Limitations & Future Work

  • Data is limited to Reddit (2012-2018), entailing platform and temporal biases.
  • Only covers 6 demographic groups and is primarily English-focused.
  • The Group-ness method favors users highly active in identity communities, which may amplify linguistic differences between groups.
  • Analysis is limited to lexical differences, excluding syntax, semantic frames, or pragmatic features.
  • Intersectional identities (e.g., Black and Catholic) were not analyzed.
  • vs.
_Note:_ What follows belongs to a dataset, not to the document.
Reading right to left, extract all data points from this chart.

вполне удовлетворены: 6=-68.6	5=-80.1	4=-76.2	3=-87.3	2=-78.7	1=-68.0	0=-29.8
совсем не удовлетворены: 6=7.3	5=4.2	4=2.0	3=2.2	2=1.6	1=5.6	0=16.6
Traditional Sociolinguistics: Traditional methods rely on fieldwork and deep ethnography, which are costly but offer deep insights; Splits! provides large-scale hypothesis screening as a complement.
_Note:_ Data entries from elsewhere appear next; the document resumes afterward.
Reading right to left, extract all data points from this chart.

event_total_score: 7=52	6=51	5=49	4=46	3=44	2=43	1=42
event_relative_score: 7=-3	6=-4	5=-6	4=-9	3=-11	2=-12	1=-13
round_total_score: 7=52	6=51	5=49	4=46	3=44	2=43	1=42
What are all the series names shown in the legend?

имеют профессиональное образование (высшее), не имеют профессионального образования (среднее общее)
  • vs. LLM Hypothesis Generation: Works like Yang et al. (2024) focus on LLM hypothesis generation but lack mechanisms to filter for valuable ones; this paper fills that gap.

Rating

  • Novelty: ⭐⭐⭐⭐ The sandbox concept and triviality filtering are innovative contributions.
  • Experimental Thoroughness: ⭐⭐⭐⭐ Replication of 5 known phenomena + filtering 23k candidate hypotheses + manual annotation verification.
  • Writing Quality: ⭐⭐⭐⭐ Methodology is clearly described, though the paper is long and requires careful reading.
  • Value: ⭐⭐⭐⭐ Provides reproducible methodology and data resources for computational social science.